With solution with examples where Have I the vectors? Where do I call sort() ?
Instead of starting the merge sort algorithm with blockSize = 1, you can start it with blockSize = 256000, but you'll need a file that contains sorted blocks of 256000 lines. That's where you are going to use the vector and sort().

f := [A, B].
fileId := 0.
while not end of file X:
vector := read 256000 lines from file X,
sort vector,
write vector to file f[fileId],
fileId := 1 - fileId.
blockSize := 256000.
go to 3 from post #23.

Merge sort is one of the basic algorithms that every programmer should know. If you need more explanations, see Algorithms + Data Structures = Programs by Niklaus Wirth.

mickey

14th July 2007, 19:52

sorry, last question: your solution counts on many (dim_file/block_size) temporary files? Because that's what I understand only now..

jacek

15th July 2007, 00:45

sorry, last question: your solution counts on many (dim_file/block_size) temporary files? Because that's what I understand only now..
You need at least two temporary files, but you can use more.

mickey

17th July 2007, 02:25

sorry but I'm thinking that what I don't understand isn't the merge sort...
You said that I can do with 2 files A and B. So I work with 256000 lines. Sort they and put in file A; then read other 256000 lines, sort(), and put in file B. Now using mergesort to merge two file and write they in the first 500.000 lines of file X. Now I go on. 256.000*2 = 512.000; now the first 512000 lines of X are sorted! But the file isn't finish. Here begin what I don't understand....(I'm thinking this: ); rewind X,A,B. from line 512.001 of X: take a block of 256.000, sort, copy on A; take the next 256.000 block of X, sort, copy on B; mergesort on A and B and overwrite lines from 512.001 to 1024.000; take a block from of 256.000 lines of X from line 1024.000; there's only 120000 lines! Sort them; restart: blocksize 256.000*2=512.000; copy lines from 1 to 512.000 to A (they're sorted); copy lines from 512.001 to B (sorted too); mergesort on A and B and write 1024.000 lines on X; take lines from 1024.000 to end; copy 1024.000 to A and copy the 120.000 lines to B; mergesort on A and B and write on X. Stop. Is it this? It seems me slow...

jacek

19th July 2007, 01:04

You said that I can do with 2 files A and B. So I work with 256000 lines. Sort they and put in file A; then read other 256000 lines, sort(), and put in file B. Now using mergesort to merge two file and write they in the first 500.000 lines of file X. Now I go on. 256.000*2 = 512.000; now the first 512000 lines of X are sorted! But the file isn't finish. Here begin what I don't understand....
Before you start to merge anything, you have to split the whole file, not only the first blocks.

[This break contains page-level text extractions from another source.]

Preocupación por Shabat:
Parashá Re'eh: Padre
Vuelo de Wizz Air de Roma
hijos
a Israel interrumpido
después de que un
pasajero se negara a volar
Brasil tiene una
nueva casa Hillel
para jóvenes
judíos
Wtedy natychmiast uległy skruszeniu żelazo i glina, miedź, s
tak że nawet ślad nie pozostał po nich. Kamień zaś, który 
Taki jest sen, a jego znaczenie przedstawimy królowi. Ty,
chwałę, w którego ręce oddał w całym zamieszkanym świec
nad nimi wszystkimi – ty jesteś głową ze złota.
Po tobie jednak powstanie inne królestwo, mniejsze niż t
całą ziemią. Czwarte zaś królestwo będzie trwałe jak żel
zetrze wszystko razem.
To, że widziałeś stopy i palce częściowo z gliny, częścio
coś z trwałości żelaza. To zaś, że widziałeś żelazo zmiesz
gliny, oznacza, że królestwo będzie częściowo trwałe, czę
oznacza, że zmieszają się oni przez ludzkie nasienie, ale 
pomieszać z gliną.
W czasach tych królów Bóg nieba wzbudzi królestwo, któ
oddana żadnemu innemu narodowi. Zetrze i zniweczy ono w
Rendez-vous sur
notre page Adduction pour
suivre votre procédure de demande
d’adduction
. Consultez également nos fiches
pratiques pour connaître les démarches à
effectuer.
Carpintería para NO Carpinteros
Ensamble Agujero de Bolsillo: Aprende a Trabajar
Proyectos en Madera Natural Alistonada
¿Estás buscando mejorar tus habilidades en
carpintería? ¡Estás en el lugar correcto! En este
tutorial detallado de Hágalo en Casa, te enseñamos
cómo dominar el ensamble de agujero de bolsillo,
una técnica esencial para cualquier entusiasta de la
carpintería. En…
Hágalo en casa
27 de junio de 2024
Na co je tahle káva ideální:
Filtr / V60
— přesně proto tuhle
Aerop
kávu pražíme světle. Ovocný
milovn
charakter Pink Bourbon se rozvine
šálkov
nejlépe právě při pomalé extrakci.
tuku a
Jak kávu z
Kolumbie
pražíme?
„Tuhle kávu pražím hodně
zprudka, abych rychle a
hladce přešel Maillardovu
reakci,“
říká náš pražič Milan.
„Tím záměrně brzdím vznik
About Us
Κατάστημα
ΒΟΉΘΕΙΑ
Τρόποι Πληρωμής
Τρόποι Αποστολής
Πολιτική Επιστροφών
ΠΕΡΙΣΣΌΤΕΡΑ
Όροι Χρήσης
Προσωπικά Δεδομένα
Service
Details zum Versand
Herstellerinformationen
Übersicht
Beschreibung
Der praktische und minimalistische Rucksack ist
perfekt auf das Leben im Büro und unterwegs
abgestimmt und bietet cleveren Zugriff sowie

If you have a file 'X' with 2048k of lines, you have to do the following:
repeat 4 times:
lines := read 256k lines from X,
sort lines
write lines to file A
lines := read 256k lines from X,
sort lines
write lines to file B
rewind files
repeat 4 times:
merge 256k line blocks from A and B and append them to X
rewind files
repeat 2 times:
append 512k lines from X to A
append 512k lines from X to B
rewind files
repeat 2 times:
merge 512k line blocks from A and B and append them to X
rewind files
append 1024k lines from X to A
append 1024k lines from X to B
rewind files
merge 1024k line blocks from A and B and append them to X

It seems me slow...
Of course it's slow. If you can't fit your data in memory, everything will be slow, but other methods might be event slower.

Although there might be other solution. If you find such function f, that if line1 < line2, then f(line1) < f(line2), you can sort values returned by that function instead.